After partitioning, reorder the nodes and generate the final dataset. The reordering is used for caching (see paper for details). For example, for the ogbn-products dataset downloaded to the folder dataset2 and partitioned with results stored in dataset2/partition-labels/ogbn-products-4.pt, if you reuse the output path dataset2, then running:

python -m partitioners.reorder_data --dataset_name ogbn-products --dataset_dir dataset2 --path_to_part dataset2/partition-labels/ogbn-products-4.pt --output_path dataset2

will produce the final, reordered dataset under {OUTPUT_PATH}/metis-reordered-k{NUM_PARTS}/{DATASET_NAME} (in this case, dataset2/metis-reordered-k4/ogbn-products).

Note that reordering (see the VIP analysis in the paper) is dependent on the training fanout. By default, the fanout is set to [15,10,5]. If using a different fanout, you need to supply the --fanouts argument (which contains a sequence of space separated numbers).

In the following, we assume the dataset root is dataset, rather than dataset2.

8. Try an Example

Congratulations! SALIENT++ has been installed and datasets are prepared. You may run the driver exp_driver.py under the folder utils to start an experiment.

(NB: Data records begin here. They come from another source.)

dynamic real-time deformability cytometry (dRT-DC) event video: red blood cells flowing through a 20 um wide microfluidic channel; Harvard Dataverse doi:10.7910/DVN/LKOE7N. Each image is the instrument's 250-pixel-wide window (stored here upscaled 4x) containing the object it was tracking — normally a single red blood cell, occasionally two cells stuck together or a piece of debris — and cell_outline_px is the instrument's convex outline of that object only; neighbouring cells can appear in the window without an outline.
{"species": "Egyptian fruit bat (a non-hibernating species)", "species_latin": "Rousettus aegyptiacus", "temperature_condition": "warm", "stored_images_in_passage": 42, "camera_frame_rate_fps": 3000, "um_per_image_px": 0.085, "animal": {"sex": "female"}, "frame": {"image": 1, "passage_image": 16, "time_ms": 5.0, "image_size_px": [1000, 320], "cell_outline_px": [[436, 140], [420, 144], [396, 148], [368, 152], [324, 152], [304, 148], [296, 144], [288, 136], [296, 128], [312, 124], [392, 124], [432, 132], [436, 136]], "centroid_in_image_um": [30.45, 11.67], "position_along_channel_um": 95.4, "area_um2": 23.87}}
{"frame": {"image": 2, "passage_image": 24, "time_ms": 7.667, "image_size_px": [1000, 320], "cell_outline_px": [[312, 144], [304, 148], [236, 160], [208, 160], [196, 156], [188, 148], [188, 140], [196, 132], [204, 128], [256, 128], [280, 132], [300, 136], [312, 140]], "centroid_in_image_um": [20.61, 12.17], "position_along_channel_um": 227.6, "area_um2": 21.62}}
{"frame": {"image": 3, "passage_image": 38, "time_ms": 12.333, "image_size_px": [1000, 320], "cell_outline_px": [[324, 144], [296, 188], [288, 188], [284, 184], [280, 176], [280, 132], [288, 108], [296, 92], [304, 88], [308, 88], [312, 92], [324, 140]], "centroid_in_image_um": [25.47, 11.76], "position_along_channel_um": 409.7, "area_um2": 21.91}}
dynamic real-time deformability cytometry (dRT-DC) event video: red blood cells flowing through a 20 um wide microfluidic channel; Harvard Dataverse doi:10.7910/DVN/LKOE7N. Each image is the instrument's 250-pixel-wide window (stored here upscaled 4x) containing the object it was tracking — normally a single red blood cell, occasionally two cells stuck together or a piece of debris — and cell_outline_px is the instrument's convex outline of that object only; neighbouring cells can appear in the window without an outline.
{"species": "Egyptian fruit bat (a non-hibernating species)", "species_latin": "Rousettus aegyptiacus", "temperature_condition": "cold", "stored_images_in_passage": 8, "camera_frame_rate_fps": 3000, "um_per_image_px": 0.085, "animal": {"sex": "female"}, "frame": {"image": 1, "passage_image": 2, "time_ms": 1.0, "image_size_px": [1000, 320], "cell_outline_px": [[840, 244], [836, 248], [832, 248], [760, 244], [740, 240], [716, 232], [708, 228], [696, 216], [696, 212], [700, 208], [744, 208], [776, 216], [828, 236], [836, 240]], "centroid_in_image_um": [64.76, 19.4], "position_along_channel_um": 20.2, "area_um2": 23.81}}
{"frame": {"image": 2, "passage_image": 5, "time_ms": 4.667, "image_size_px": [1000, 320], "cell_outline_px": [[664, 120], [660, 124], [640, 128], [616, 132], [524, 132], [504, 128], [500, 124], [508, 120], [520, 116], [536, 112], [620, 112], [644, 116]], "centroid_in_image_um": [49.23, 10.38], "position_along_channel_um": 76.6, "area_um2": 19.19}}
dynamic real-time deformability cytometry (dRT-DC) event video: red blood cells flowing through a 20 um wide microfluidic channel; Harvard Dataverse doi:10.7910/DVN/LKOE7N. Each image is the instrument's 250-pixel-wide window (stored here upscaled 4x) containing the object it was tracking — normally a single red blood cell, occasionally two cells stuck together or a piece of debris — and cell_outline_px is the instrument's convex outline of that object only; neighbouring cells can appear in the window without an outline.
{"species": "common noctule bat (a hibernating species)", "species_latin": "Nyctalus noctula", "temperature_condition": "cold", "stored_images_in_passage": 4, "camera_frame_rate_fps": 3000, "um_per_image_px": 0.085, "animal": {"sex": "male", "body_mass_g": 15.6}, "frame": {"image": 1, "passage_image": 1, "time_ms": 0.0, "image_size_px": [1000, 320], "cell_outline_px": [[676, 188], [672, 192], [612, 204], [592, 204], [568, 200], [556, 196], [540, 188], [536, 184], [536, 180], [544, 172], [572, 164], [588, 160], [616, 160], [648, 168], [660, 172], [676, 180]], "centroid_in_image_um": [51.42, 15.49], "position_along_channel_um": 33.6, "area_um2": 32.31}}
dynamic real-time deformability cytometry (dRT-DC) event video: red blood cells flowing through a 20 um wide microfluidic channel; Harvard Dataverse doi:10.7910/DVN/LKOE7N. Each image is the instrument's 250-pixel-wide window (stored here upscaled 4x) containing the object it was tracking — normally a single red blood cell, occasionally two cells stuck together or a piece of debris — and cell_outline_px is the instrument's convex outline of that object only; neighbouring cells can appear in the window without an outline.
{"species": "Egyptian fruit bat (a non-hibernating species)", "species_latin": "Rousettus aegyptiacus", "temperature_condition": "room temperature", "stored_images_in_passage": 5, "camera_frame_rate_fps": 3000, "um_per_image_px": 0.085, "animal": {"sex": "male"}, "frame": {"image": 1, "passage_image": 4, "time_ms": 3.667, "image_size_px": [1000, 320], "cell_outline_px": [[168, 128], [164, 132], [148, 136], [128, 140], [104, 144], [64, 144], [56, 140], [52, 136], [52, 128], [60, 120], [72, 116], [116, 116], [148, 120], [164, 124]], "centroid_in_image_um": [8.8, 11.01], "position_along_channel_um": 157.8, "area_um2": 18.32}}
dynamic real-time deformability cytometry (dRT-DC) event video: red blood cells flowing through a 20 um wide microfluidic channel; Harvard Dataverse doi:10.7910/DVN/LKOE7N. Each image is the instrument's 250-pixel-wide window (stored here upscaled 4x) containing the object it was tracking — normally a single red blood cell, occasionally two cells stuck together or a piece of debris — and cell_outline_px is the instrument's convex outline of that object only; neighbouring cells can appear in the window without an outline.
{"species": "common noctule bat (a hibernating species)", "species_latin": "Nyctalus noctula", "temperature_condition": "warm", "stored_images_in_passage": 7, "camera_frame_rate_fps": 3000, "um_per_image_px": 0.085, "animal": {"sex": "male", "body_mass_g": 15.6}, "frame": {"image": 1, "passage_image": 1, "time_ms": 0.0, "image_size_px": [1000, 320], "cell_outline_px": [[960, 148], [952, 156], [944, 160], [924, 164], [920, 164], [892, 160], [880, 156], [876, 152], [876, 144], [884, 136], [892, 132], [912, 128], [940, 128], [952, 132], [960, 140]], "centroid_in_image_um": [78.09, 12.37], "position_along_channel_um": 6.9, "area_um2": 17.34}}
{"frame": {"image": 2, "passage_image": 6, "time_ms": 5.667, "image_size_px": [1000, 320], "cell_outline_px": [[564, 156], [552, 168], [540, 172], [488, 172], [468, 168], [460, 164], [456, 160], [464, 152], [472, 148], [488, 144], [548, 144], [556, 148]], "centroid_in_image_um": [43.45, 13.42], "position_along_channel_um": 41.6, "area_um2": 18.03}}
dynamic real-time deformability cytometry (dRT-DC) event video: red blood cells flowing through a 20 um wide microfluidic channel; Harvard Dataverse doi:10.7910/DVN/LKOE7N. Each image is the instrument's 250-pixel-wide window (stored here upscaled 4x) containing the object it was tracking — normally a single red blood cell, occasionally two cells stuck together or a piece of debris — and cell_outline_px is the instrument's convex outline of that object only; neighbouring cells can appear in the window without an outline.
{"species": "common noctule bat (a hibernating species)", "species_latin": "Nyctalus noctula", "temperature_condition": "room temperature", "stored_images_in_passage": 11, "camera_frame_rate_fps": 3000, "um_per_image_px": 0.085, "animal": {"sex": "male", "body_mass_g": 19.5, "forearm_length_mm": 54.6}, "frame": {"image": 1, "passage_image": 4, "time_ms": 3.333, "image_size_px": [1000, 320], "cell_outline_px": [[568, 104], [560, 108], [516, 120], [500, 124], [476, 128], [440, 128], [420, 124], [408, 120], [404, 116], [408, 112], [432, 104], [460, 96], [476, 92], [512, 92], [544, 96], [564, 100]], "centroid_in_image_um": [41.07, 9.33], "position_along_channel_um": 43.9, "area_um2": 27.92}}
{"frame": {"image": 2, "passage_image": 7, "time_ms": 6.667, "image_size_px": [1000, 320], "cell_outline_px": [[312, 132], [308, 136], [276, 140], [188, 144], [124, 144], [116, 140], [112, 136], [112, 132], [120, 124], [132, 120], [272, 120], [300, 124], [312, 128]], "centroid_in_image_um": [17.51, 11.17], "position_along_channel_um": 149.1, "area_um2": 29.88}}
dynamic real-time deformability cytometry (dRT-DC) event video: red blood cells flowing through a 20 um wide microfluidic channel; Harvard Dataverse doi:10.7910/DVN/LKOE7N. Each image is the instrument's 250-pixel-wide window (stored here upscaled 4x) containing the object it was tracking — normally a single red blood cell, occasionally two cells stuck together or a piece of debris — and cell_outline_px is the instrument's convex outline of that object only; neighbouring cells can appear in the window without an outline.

To run on a local (single) machine, which may contain one or multiple GPUs, invoke the --run_local option. For example, with one GPU (in which case no graph partitioning is needed):

cd utils
python exp_driver.py --dataset_name ogbn-products --dataset_dir ../dataset --job_name test-job --num_machines 1 --num_gpus_per_machine 1 --gpu_percent 0.999 --replication_factor 15 --run_local

Or, with two GPUs, invoke additionally the --distribute_data option:

cd utils
python exp_driver.py --dataset_name ogbn-products --dataset_dir ../dataset --job_name test-job --num_machines 1 --num_gpus_per_machine 2 --gpu_percent 0.999 --replication_factor 15 --distribute_data --run_local

Running the driver will create a folder {JOB_ROOT}/{JOB_NAME}_{TIMESTAMP}, where JOB_ROOT is specified by the --job_root argument (by default experiments), JOB_NAME is specified by the --job_name argument (in this example test-job), and TIMESTAMP is the time when the folder is created. An actual job script run.sh is generated under this folder and it is run locally. Experiment results, besides screen outputs, are also stored in this folder. In particular, under the subfolder outputs of this folder, the best trained model is stored.

On the other hand, on a SLURM cluster, one should not invoke the --run_local option and may need to edit the SLURM_CONFIG variable at the top of the driver file for the particular cluster. For example, with two compute nodes and two GPUs per node, run the following on the login node:

cd utils
# Note: edit SLURM_CONFIG at the top of exp_driver.py before running it!
python exp_driver.py --dataset_name ogbn-products --dataset_dir ../dataset --job_name test-job --num_machines 2 --num_gpus_per_machine 2 --gpu_percent 0.999 --replication_factor 15 --distribute_data

Running the driver will create a folder {JOB_ROOT}/{JOB_NAME}_{TIMESTAMP} (explained above) and generate a job script run.sh under this folder. This job is automatically submitted to the cluster. The screen prints a SBATCH COMMAND and a TAIL COMMAND. From the SBATCH COMMAND one can see the path of run.sh. The TAIL COMMAND can be used to view the output results. The screen will also print RUNNING/COMPLETED indications when the job is being executed. One does not need to wait and may kill the interactive session safely by using Ctrl-C.

8.1 Tips on Command Line Arguments

For a complete list of arguments, see utils/exp_driver.py. This experiment driver will call the main driver driver/main.py. The file driver/parser.py specifies all arguments (even more than those used by exp_driver.py), together with key explanations, used by the main driver.